Sınav sistemine hile karışınca pek çok açıdan yıkıcı etki devreye giriyor.
Birincisi; hak yeniyor. İkbalini KPSS ve benzeri sınava bağlamış insanların yerine, sınavı manipüle edenlerin girmesi adalet duygusunu zedeliyor. 10 yılda kamuya alınan 730 bin kişi içinde, hakkı yenenlerin vebali; kimin boynundadır?
İkincisi; liyakat ilkesinin ihlalidir ki yetkinlikler hiçe sayılarak kadrolara "adamlarını" yerleştirenler, bu yöntemle devletin içinde örgütleniyor, kendilerine bağlı şebekeler oluşturuyor. Devletin hazinesine yük olmaları da cabası...

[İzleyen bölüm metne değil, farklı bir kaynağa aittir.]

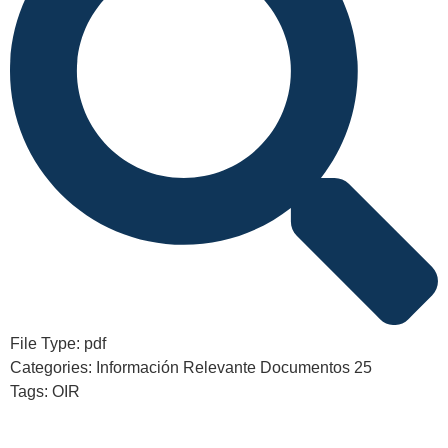
File Type:
pdf
Categories:
Información Relevante Documentos 25
Tags:
OIR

Üçüncüsü; en yıkıcı olan etkidir. Hele ki kritik görevlere "paralel ajanlar" getirmek için sınav sistemi, "kopya, soru sızdırma veya doğrudan tercih" yöntemleri kullanılıyor. Bu kanaldan gelenler, kendilerini buraya getirenlere hizmet ediyor.
Devletin güvenliği risk altına girdiği gibi, icranın işleri çatallaşıyor, ikircil yapı içinde birbiriyle çelişen süreçler gelişiyor. Çok başlılığın oluşturduğu kargaşa bir yana, kamuya hizmet yerine "kadroya itaat" gerçekleşiyor.
Cemaat Yerleştirme Sınavı başlığını bu yüzden attık. Anlatmak istediğimiz, herkese açık, şeffaf ve adil olması gereken bu sürecin, birilerinin devlette paralel konuşlanması için iğdiş edilmesidir. Bu bir suçtur ve failleri bulunup, hak ettikleri cezaya çarptırılmalıdır.
Hakkı yenenlerin sayısını bilmiyoruz ancak ilk inceleme sonuçları, binlerce haksız işlemin söz konusu olabileceğini gösteriyor. Acaba kaç bin kişinin yerine yerleştiler ve orada vicdanları rahat mıdır dersiniz?